What are the pros and cons of fast deliveries?
I think that as an industry, we’re trying to satisfy customer needs that, although they may appear to be popular nowadays, I don’t believe are very real. We as consumers are often driven by consumerism and privilege. If something can be delivered to you in 15 minutes, why wait two hours? We feel like we deserve to get our product as fast as possible. Or if you’ve paid Amazon Prime, for example, for next-day delivery, even though you don’t need the item for the following day, why wait for a week? You feel like the company owes it to you to deliver the next day. So I think that because speed is something that most people enjoy and is attractive to consumers, organizations have tried to adapt to offer faster and faster deliveries. But I believe this is not a sustainable model, and eventually, it’s going to backfire. In many countries, you can see that companies that offer ultra-fast deliveries are failing, mainly because the business model is not there or the logistics costs are very, very high. Sure, there’s going to be a market for ultra-fast deliveries, but for very specific things — such as when you don’t have something that you really need and there’s no other way to buy it — someone will have to bring it to you.
How fast is too fast?
One aspect we’re trying to understand in our research is how much consumers value speed. If you ask them: Do you want more speed? The answer is always yes. But to me, that’s the wrong question to ask because if you ask if you want more of something, of course, you’ll say yes. We’re running experiments to look into how much customers are willing to pay for different delivery speeds. We’re asking them whether they’d be willing to wait for an extra day or an extra 5 to 10 days if, in return, we give them a discount.

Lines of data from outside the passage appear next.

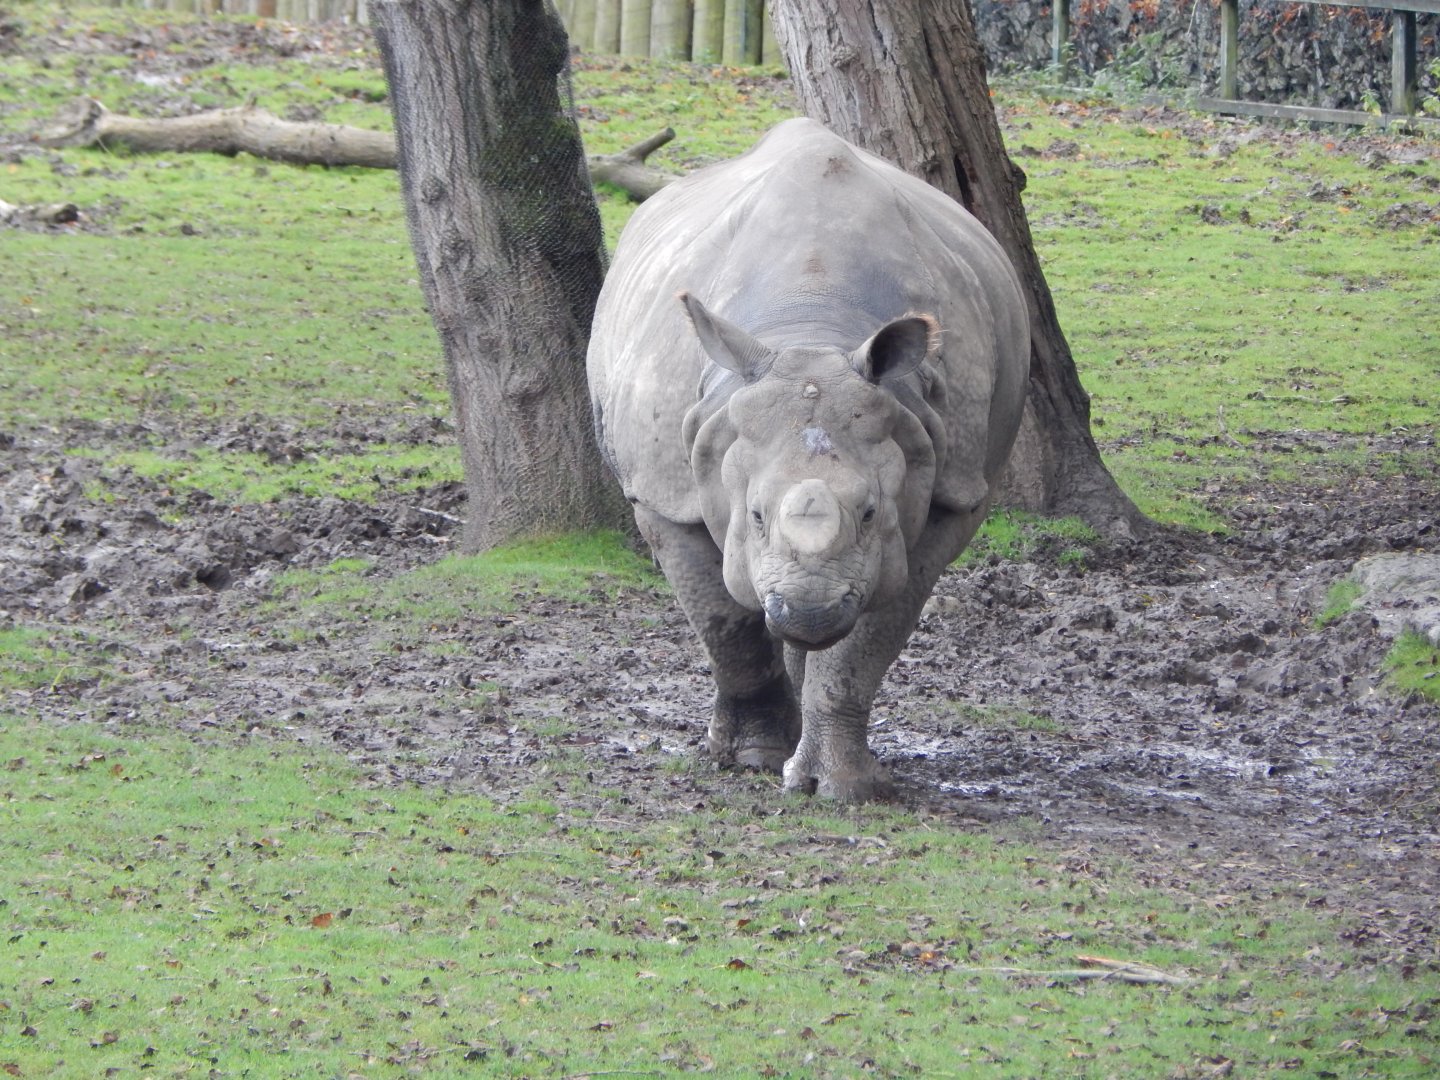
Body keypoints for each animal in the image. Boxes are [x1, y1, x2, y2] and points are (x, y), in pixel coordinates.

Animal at [587, 118, 1030, 801]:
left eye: (871, 513)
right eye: (754, 515)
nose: (810, 609)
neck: (810, 329)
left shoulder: (950, 485)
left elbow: (869, 639)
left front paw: (842, 786)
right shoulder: (663, 492)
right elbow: (725, 626)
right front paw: (752, 759)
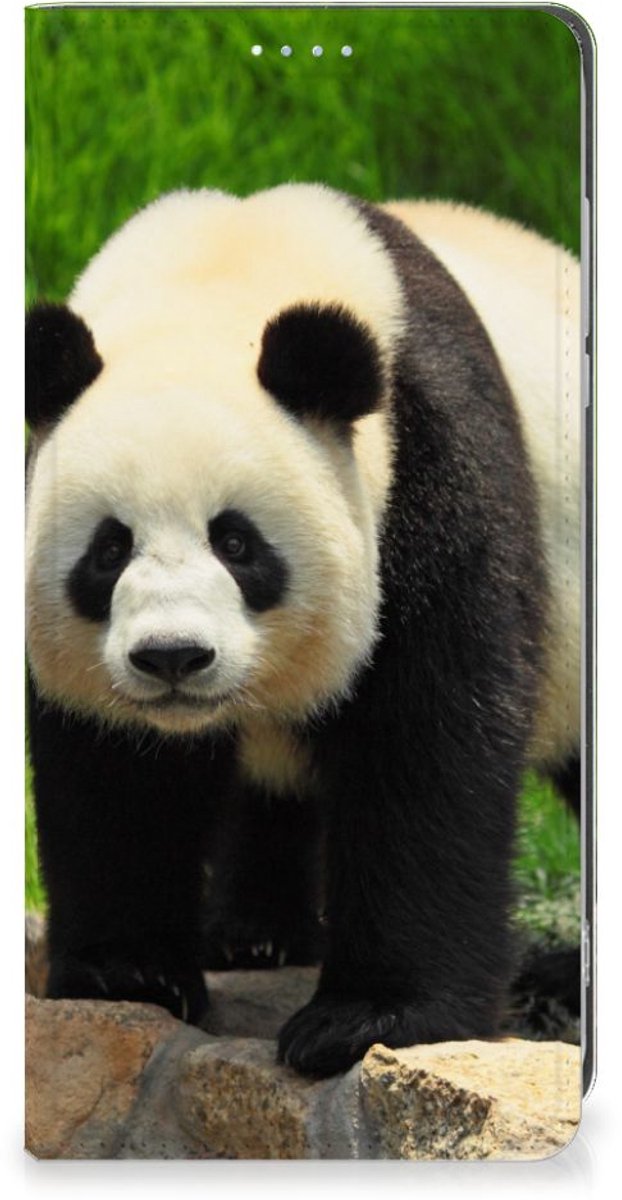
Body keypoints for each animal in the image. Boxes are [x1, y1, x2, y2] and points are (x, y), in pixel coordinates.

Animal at [25, 184, 580, 1078]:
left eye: (237, 542)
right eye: (109, 550)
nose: (173, 657)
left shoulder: (432, 468)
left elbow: (427, 740)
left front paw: (368, 1019)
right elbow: (116, 772)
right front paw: (128, 974)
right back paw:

What are your experiments showing?
We’re still running our experiments, but we’ve already seen that there’s a certain part of the market that’s willing to wait for an extra 5, 10, or even 15 days for a small discount. That’s quite powerful because knowing that there’s a substantial percentage of your customers who would be willing to slow down their deliveries in exchange for a small discount can help retailers and warehousing and transportation companies refine their strategies.
If we can incentivize consumers to choose not faster but slower deliveries, this could have a positive impact on warehousing and transportation businesses and retailers because they could better manage their inventory. It would also have a positive impact on the environment, as it would mean less packaging, less space in the van, and fewer half-empty trucks on the road that you could have filled if you’d waited a few more days. It’s quite important to understand not only how you can make deliveries faster and faster, but also how you can incentivize people to make slower and more sustainable decisions overall. Being more sustainable in your deliveries often means you can have all sorts of positive knock-on effects across the supply chain as well.